_Request_
Extract, without alteration, every line from the start of the entries down to and including the line that contains "exclusivo y aire acondicionado". Reproduce only those lines.

_Supplied material_

[Start of Attachment]

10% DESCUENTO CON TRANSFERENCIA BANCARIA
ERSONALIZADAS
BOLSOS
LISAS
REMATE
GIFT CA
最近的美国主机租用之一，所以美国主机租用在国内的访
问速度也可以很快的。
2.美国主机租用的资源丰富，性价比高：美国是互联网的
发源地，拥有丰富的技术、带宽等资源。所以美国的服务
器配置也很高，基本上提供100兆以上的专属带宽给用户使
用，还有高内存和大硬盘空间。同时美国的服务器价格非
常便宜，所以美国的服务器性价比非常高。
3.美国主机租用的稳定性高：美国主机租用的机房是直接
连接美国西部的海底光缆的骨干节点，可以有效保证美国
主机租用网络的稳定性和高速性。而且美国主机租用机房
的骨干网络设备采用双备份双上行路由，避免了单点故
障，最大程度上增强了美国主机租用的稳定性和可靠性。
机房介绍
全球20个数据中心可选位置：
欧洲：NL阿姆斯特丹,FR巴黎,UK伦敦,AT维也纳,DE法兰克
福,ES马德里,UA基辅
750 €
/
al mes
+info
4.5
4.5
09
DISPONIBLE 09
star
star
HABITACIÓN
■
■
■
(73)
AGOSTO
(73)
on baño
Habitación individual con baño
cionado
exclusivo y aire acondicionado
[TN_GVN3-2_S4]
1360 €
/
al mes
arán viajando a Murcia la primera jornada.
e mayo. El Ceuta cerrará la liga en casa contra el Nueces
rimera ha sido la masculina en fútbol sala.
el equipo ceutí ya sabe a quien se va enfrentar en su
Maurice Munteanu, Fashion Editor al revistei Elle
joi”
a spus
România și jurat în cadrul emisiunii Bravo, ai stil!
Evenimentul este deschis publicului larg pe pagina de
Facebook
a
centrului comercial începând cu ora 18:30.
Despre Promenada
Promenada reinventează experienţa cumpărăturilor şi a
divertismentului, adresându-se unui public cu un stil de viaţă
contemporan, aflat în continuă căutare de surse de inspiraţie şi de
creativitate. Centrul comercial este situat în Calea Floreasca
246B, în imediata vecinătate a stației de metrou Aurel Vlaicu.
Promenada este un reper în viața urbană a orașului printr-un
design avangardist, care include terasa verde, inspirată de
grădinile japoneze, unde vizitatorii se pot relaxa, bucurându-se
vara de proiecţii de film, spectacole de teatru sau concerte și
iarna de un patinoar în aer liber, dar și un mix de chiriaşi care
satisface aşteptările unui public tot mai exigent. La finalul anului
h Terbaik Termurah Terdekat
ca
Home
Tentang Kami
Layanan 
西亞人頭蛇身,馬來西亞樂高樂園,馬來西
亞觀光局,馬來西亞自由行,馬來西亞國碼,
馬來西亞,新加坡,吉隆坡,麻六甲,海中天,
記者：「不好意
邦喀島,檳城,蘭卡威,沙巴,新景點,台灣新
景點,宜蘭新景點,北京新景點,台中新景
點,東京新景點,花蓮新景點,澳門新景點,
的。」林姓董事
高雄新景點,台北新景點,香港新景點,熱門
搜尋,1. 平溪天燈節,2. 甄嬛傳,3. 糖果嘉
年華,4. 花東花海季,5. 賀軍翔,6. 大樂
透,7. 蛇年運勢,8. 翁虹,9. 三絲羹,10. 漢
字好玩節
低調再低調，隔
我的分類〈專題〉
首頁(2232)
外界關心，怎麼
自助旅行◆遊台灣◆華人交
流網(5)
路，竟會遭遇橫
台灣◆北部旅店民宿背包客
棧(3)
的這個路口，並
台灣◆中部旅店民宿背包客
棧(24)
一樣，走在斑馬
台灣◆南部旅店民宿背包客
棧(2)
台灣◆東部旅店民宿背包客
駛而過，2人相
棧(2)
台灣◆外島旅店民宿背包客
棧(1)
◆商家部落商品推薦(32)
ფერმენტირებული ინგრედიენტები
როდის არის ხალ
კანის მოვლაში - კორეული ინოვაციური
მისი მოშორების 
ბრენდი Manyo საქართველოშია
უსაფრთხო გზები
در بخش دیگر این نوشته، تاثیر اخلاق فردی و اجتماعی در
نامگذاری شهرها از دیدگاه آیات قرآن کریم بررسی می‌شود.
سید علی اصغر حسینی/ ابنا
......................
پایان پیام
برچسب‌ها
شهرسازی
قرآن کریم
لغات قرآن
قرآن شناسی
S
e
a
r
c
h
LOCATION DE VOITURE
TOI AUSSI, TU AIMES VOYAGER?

[End of Attachment]

_Answer space_
10% DESCUENTO CON TRANSFERENCIA BANCARIA
ERSONALIZADAS
BOLSOS
LISAS
REMATE
GIFT CA
最近的美国主机租用之一，所以美国主机租用在国内的访
问速度也可以很快的。
2.美国主机租用的资源丰富，性价比高：美国是互联网的
发源地，拥有丰富的技术、带宽等资源。所以美国的服务
器配置也很高，基本上提供100兆以上的专属带宽给用户使
用，还有高内存和大硬盘空间。同时美国的服务器价格非
常便宜，所以美国的服务器性价比非常高。
3.美国主机租用的稳定性高：美国主机租用的机房是直接
连接美国西部的海底光缆的骨干节点，可以有效保证美国
主机租用网络的稳定性和高速性。而且美国主机租用机房
的骨干网络设备采用双备份双上行路由，避免了单点故
障，最大程度上增强了美国主机租用的稳定性和可靠性。
机房介绍
全球20个数据中心可选位置：
欧洲：NL阿姆斯特丹,FR巴黎,UK伦敦,AT维也纳,DE法兰克
福,ES马德里,UA基辅
750 €
/
al mes
+info
4.5
4.5
09
DISPONIBLE 09
star
star
HABITACIÓN
■
■
■
(73)
AGOSTO
(73)
on baño
Habitación individual con baño
cionado
exclusivo y aire acondicionado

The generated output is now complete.